→ **INPUT**:
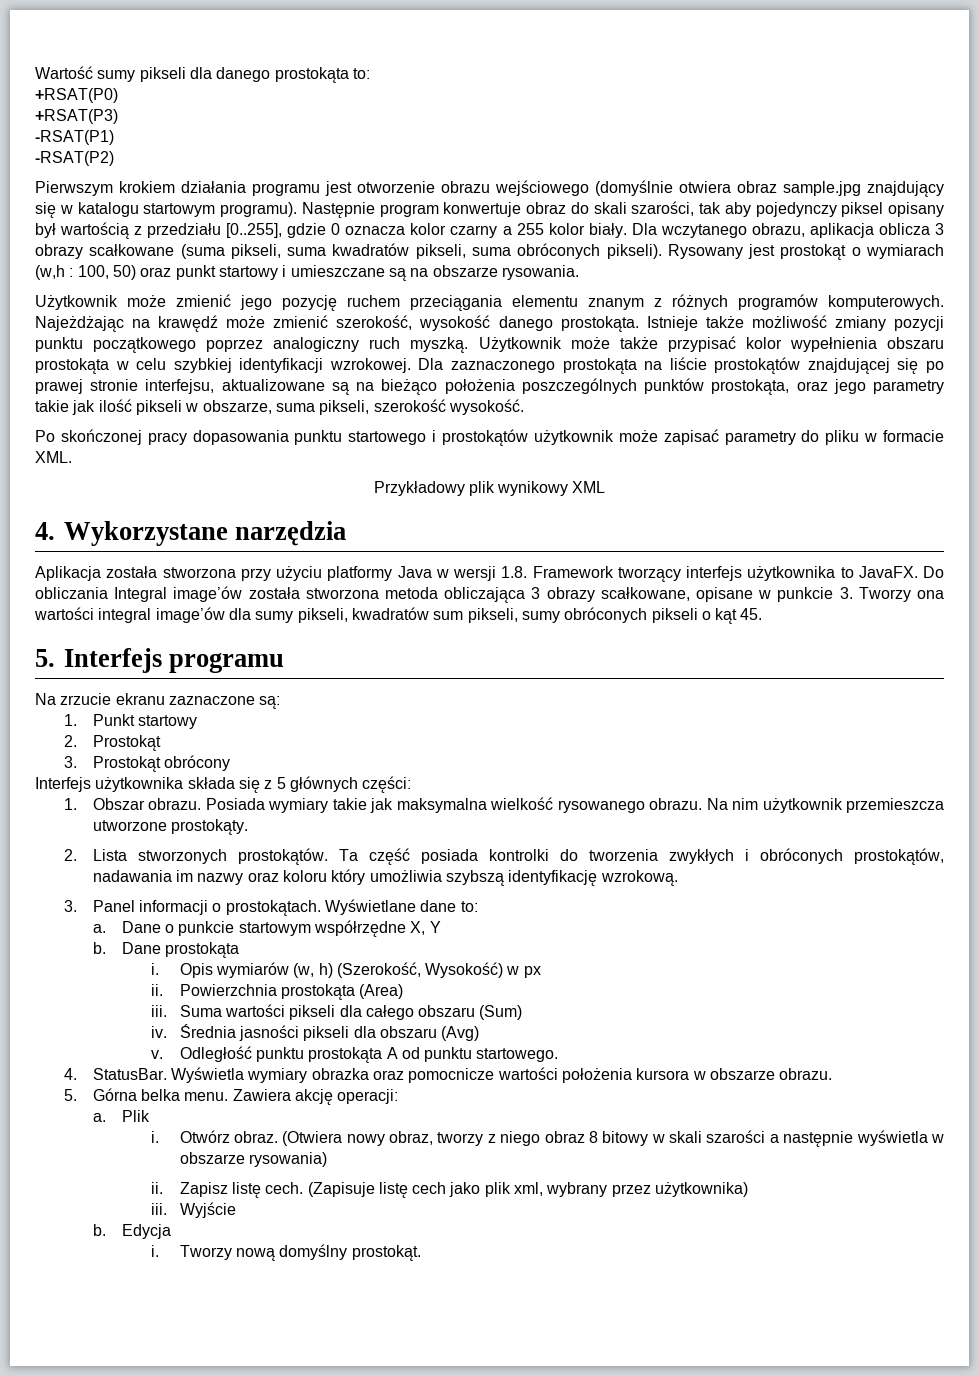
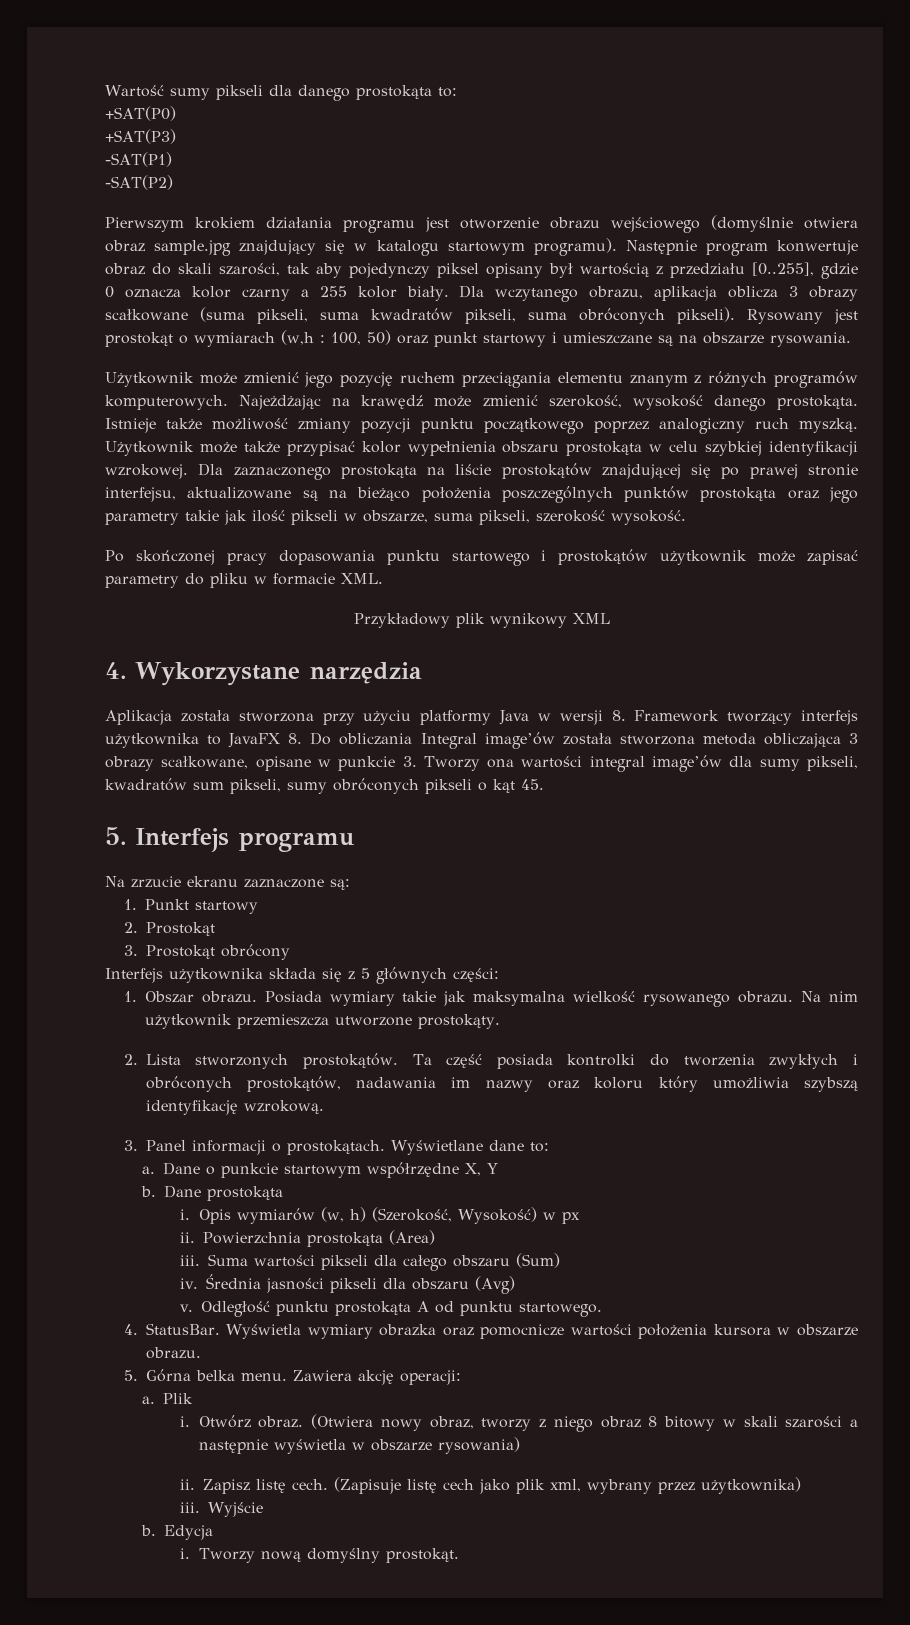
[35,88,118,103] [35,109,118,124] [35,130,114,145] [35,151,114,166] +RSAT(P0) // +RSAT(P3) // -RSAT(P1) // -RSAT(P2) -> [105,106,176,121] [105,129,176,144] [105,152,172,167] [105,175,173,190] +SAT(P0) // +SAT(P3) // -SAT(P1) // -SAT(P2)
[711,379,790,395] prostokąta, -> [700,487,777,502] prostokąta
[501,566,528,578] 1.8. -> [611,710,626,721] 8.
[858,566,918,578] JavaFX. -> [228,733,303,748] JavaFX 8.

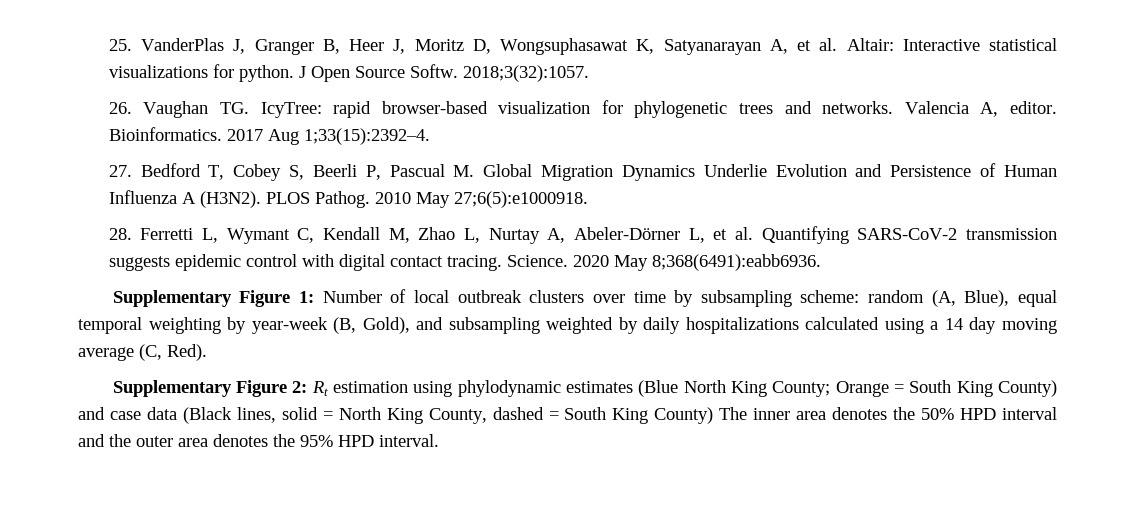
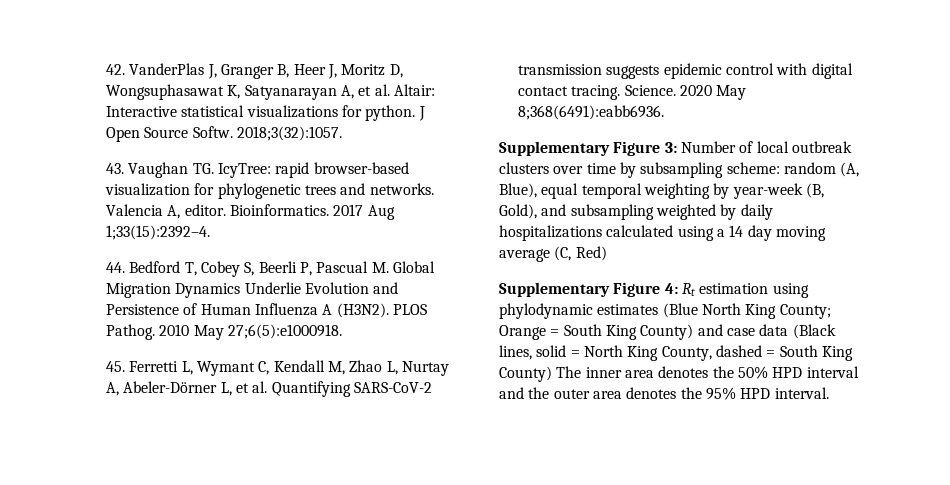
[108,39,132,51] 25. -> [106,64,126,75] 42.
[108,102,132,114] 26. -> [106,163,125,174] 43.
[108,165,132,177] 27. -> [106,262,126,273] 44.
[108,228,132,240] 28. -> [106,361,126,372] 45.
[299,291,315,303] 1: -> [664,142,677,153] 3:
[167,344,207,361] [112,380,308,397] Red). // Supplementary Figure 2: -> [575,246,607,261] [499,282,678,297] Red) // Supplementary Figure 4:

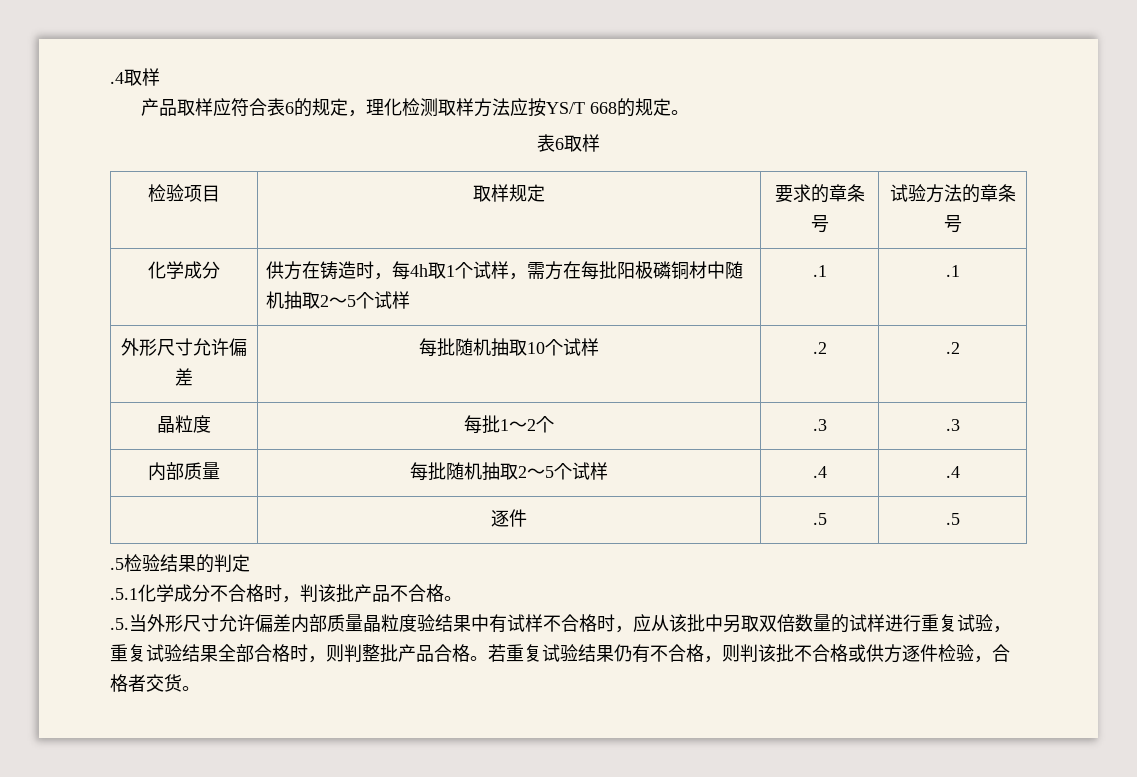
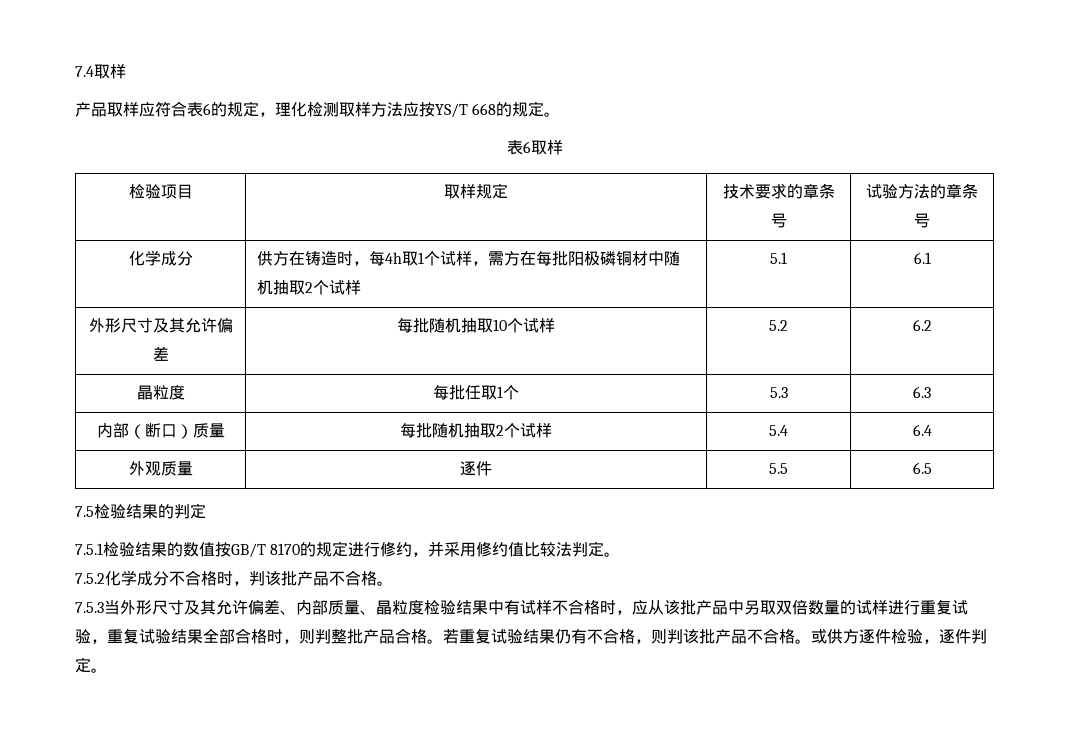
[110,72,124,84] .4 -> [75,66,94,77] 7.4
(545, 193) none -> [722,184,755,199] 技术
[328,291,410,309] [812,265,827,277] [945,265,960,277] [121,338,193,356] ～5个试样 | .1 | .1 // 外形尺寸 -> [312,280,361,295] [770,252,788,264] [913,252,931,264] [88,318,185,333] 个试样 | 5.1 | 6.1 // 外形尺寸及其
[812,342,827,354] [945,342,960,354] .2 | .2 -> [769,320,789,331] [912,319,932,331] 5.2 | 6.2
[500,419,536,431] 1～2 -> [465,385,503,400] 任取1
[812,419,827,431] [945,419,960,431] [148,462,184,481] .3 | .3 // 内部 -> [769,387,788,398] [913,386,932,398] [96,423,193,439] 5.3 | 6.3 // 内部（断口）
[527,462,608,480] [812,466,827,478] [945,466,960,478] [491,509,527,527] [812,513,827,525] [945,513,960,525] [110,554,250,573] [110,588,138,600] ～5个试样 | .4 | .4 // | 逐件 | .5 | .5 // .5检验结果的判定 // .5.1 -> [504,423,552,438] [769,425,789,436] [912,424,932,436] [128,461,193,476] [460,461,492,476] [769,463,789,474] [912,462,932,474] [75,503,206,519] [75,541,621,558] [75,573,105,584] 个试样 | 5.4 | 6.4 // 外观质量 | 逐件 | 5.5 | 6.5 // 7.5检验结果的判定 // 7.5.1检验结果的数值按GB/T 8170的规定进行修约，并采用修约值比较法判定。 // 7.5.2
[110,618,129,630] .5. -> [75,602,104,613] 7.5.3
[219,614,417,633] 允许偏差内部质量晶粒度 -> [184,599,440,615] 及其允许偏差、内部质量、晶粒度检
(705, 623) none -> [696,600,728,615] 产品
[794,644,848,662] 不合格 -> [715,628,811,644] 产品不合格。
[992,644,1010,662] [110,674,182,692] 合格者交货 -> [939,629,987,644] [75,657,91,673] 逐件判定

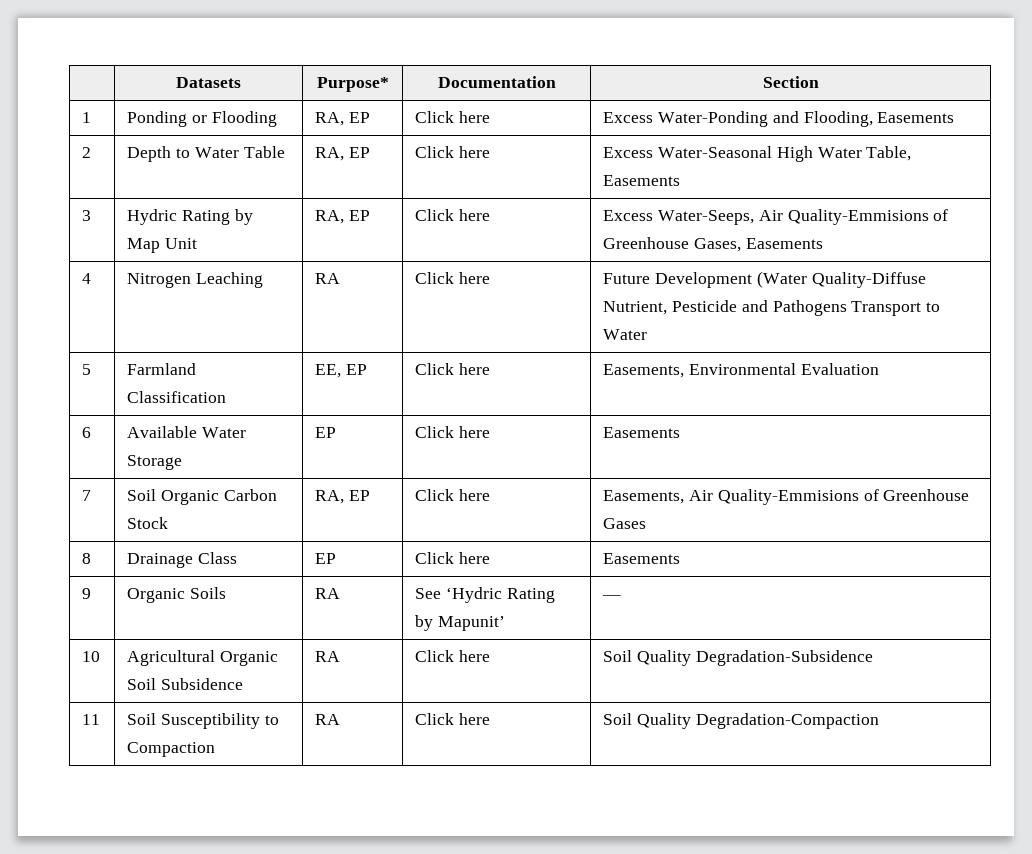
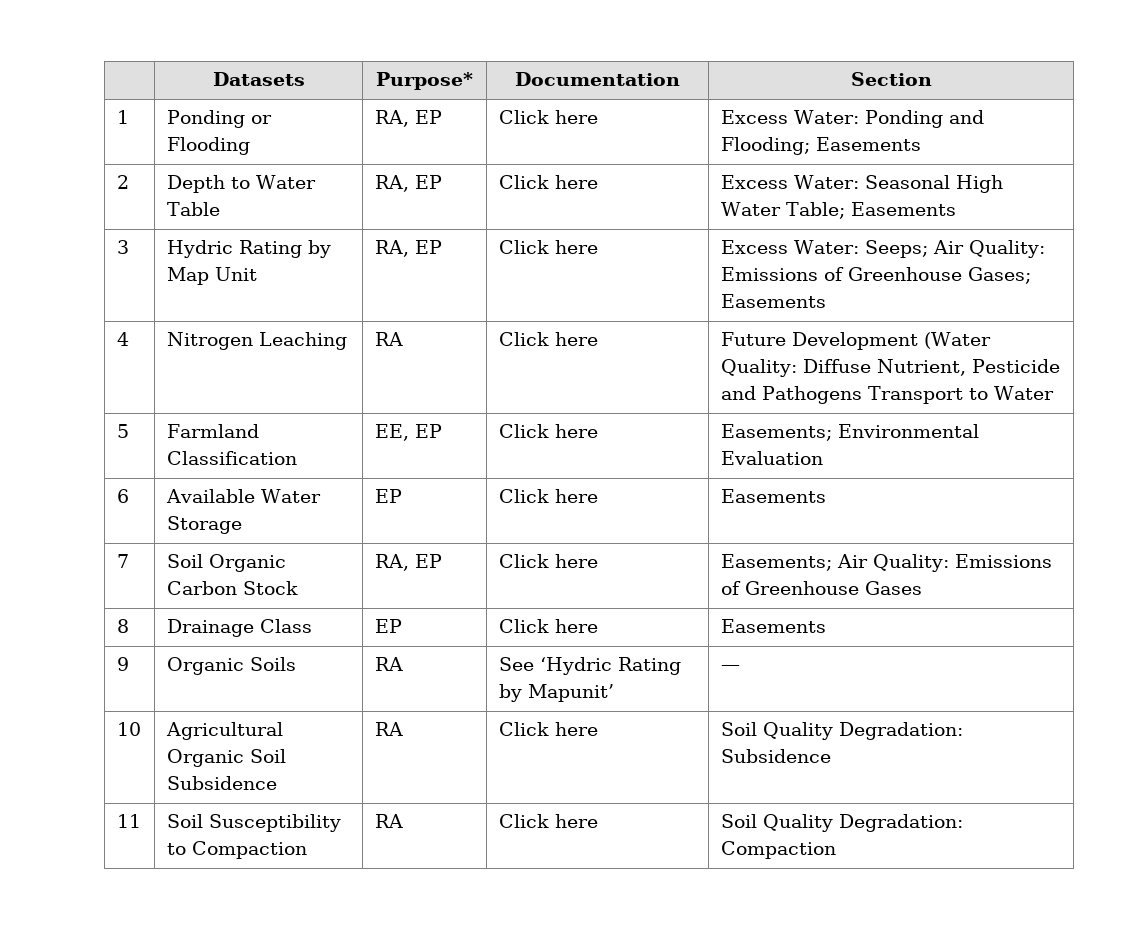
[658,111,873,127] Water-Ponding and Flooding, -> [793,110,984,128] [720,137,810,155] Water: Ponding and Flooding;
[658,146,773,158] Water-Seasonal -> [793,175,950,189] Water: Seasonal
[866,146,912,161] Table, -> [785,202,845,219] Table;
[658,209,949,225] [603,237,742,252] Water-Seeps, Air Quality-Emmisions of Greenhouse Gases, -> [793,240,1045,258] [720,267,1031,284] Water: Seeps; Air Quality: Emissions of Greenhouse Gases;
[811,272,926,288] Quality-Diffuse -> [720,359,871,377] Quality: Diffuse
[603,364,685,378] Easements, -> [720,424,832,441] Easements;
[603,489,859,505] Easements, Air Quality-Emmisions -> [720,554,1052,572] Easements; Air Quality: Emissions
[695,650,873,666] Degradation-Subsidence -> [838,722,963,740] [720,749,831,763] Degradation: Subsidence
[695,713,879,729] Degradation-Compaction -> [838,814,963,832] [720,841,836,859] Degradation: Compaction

→ **WORK INSTRUCTION**: Copy all lines of the listing above that contain the string "Emmisions".

→ **RESULT**:
[658,209,949,225] [603,237,742,252] Water-Seeps, Air Quality-Emmisions of Greenhouse Gases, -> [793,240,1045,258] [720,267,1031,284] Water: Seeps; Air Quality: Emissions of Greenhouse Gases;
[603,489,859,505] Easements, Air Quality-Emmisions -> [720,554,1052,572] Easements; Air Quality: Emissions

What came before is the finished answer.